_Selected text_.
Content starts

The next scene, set on a space freighter, starts in virtual reality; a cyborg, again resembling the priest of the past, is playing a video game. This time, however, the priest's spirit is able to appear in the VR projection, and tries to warn the cyborg that the book can be used to prevent the deaths of innocent people - as has happened before. The cyborg's job is to take the book to a group of aliens and he spends good time studying it as he prepares for the journey. As he goes in cryosleep, an alien lady appears in the ship, and the priest's spirit awakens the cyborg, and he is able to stop the alien lady from defacing the book. A representative of the aliens whom the book is being delivered to calls, and tells how dangerous this lady is, and the cyborg is to kill her by depressurizing the ship - sacrificing himself in the process to save millions of lives. The priest's spirit notes too late that, as the cyborg is about to die, he has made the wrong choice again. The alien representative who contacted them earlier were the true antagonists, and the book, and the pen, are about to fall in his hands. The cyborg is, however, able to write a change of reality to the book at the very last moment.

Content ends

_Extracted records_.

Content starts

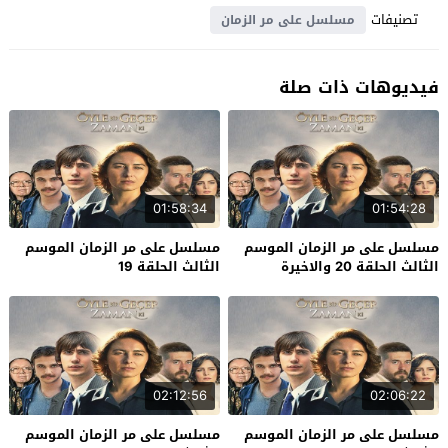
تصنيفات
مسلسل على مر الزمان
فيديوهات ذات صلة
01:58:34
01:54:28
مسلسل على مر الزمان الموسم
مسلسل على مر الزمان الموسم
الثالث الحلقة 20 والاخيرة
الثالث الحلقة 19
02:12:56
02:06:22
مسلسل على مر الزمان الموسم
مسلسل على مر الزمان الموسم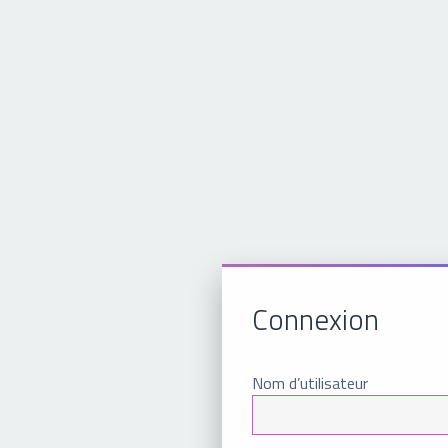
Connexion
Nom d’utilisateur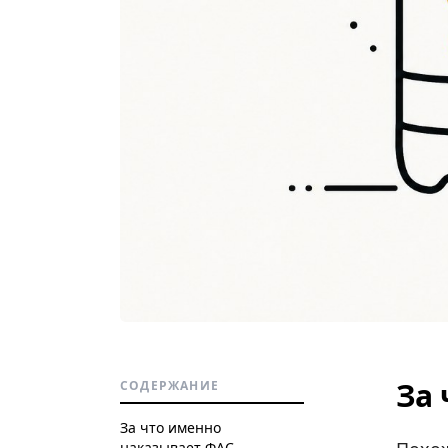
За
СОДЕРЖАНИЕ
За что именно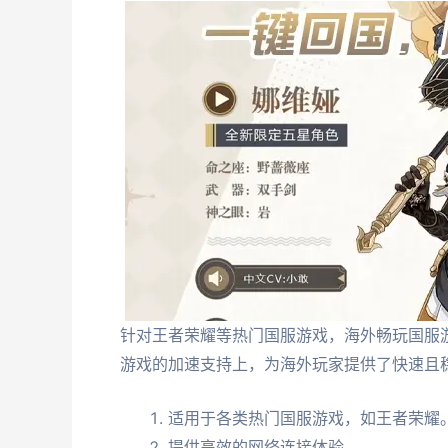
针对王者荣耀等热门国服游戏，海外畅玩国服
游戏的加速支持上，为海外玩家提供了快速且
适用于各类热门国服游戏，如王者荣耀
提供高效的网络连接体验。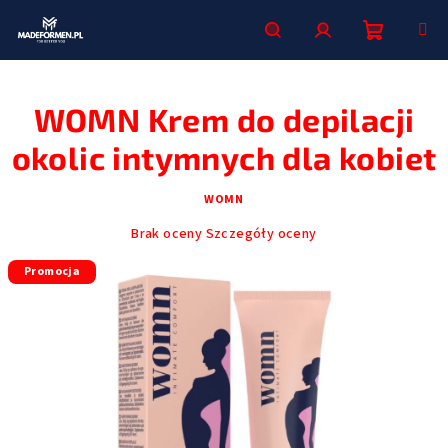
Przejść
do
treści
Koszyk
Szukaj
Zaloguj
WOMN Krem do depilacji
się
okolic intymnych dla kobiet
WOMN
Średnia
Brak oceny
Szczegóły oceny
ocena
Promocja
produktu
wynosi
0,0
na
5
gwiazdek.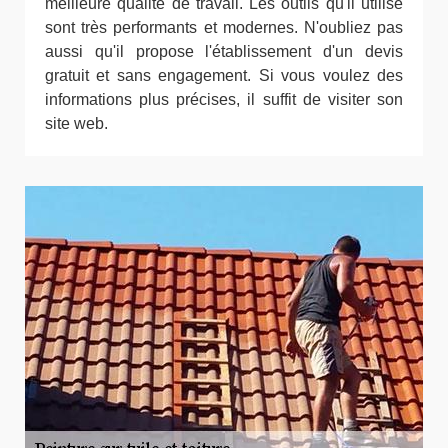
meilleure qualité de travail. Les outils qu'il utilise
sont très performants et modernes. N'oubliez pas
aussi qu'il propose l'établissement d'un devis
gratuit et sans engagement. Si vous voulez des
informations plus précises, il suffit de visiter son
site web.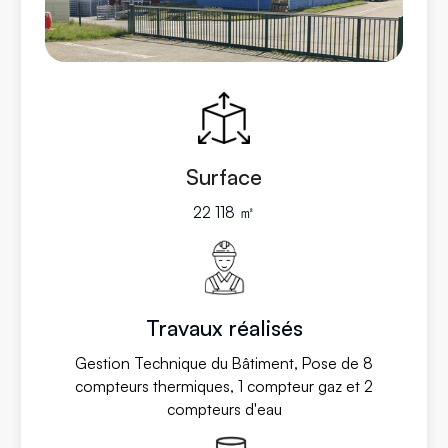
Surface
22 118 ㎡
Travaux réalisés
Gestion Technique du Bâtiment, Pose de 8
compteurs thermiques, 1 compteur gaz et 2
compteurs d'eau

Content ends

_What this exercise asks_.
[a] For each statement, answer yes or no based on the space freighter summary, and quote the words from it that decide the answer. (i) The cyborg's job is to deliver the book to a group of aliens. (ii) The priest's spirit wakes the cyborg from cryosleep. (iii) The alien lady succeeds in defacing the book.
[b] According to the space freighter summary, how is the cyborg supposed to kill the alien lady?
[c] Extend the space freighter summary, picking up after its last sentence.
The rows aren't needed for anything here.

_Replies_.
[a]
(i) Yes: "The cyborg's job is to take the book to a group of aliens"
(ii) Yes: "the priest's spirit awakens the cyborg"
(iii) No: "he is able to stop the alien lady from defacing the book"

[b] By depressurizing the ship.

[c]
The story then unravels itself: The cyborg reunites with his long-dead wife who lives again, the special agent stops the mad professor, the soldier saves the day, the gunfight is won, and the priest is able to destroy the vampire and save his sister.

==Awards==
The movie won the Best International Feature Film award in the New York International Independent Film and Video Festival in September 2003.